Sept. 8 (Bloomberg) -- Taiwan’s dollar weakened for a fifth day, its longest losing streak since February, before U.S. President Barack Obama unveils plans to shore up a recovery in the world’s biggest economy. Government bonds declined.
Obama will propose injecting more than $300 billion into the economy next year, mostly through tax cuts, infrastructure spending and direct aid to state and local governments.
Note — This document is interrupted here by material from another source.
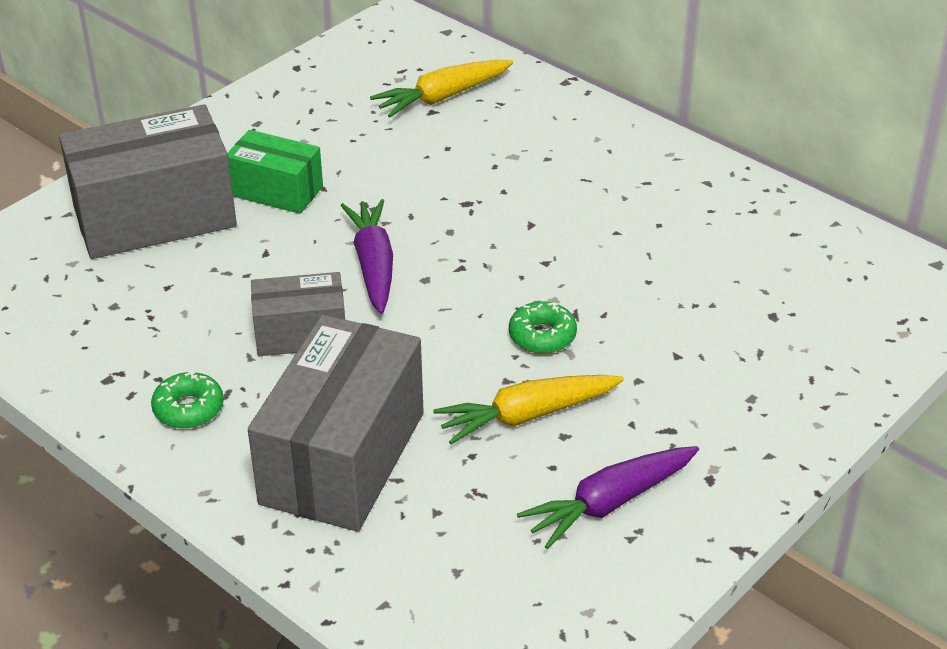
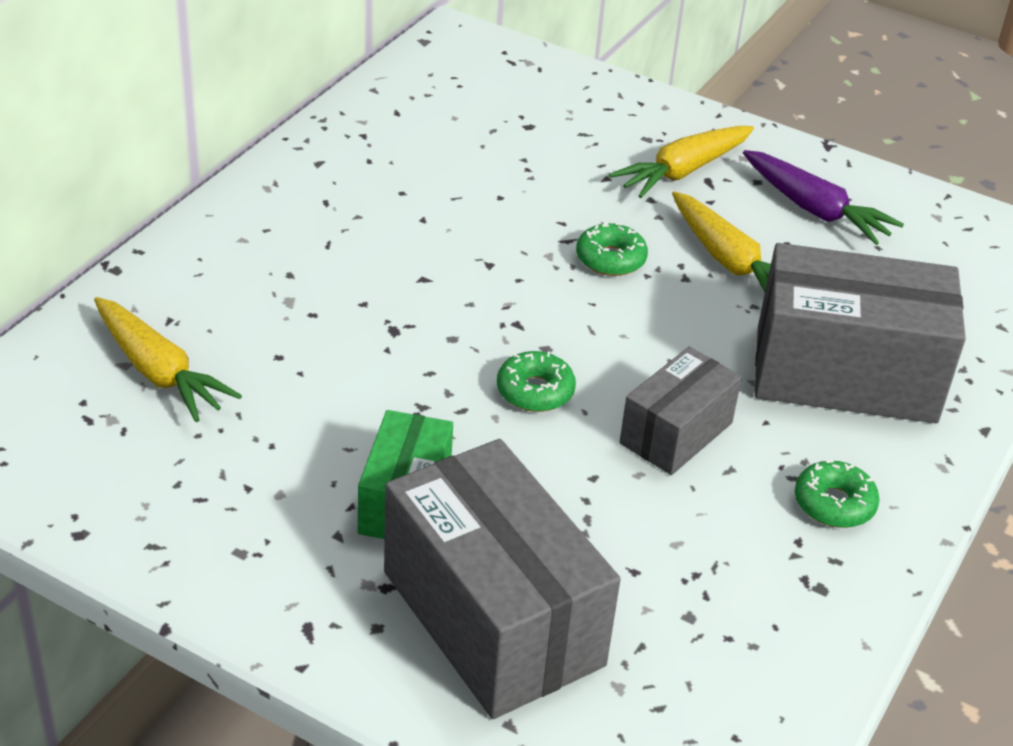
camera: 105 degrees left, 0 degrees up
(301, 334) = (676, 433): grey box -> grey box turned 60 degrees clockwise
(373, 265) = (535, 391): purple carrot -> green donut
(687, 414) = (683, 171): none -> yellow carrot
Taiwan’s currency sank to its weakest level in more than four months as exchange data showed global investors sold $85 million more of the island’s stocks than they bought today.
“Concern about the global economy and Taiwan’s growth being dragged down is still the main theme,” said Henry Lin, a Taipei-based foreign-exchange trader at Taiwan Shin Kong Commercial Bank. “Everyone’s hoping Obama will deliver some good measures to save the U.S. economy.”
Taiwan’s dollar fell 0.1 percent to NT$29.15 versus its U.S. counterpart as of the 4 p.m. local close, according to Taipei Forex Inc. That’s the weakest level since April 19. Lin forecasts the local dollar will weaken to NT$29.30 by the end of the month.
The yield on the 2 percent bonds due July 2016, the most-traded government securities, gained 0.6 basis point to 0.96 percent, prices from Gretai Securities Market show.
The overnight money-market rate, which measures interbank funding availability, was steady at 0.396 percent, according to a weighted average compiled by the Taiwan Interbank Money Center.
Taiwan’s central bank last boosted its benchmark rate on June 30 by 12.5 basis points to 1.875 percent. The policy board is due to meet again on Sept. 29.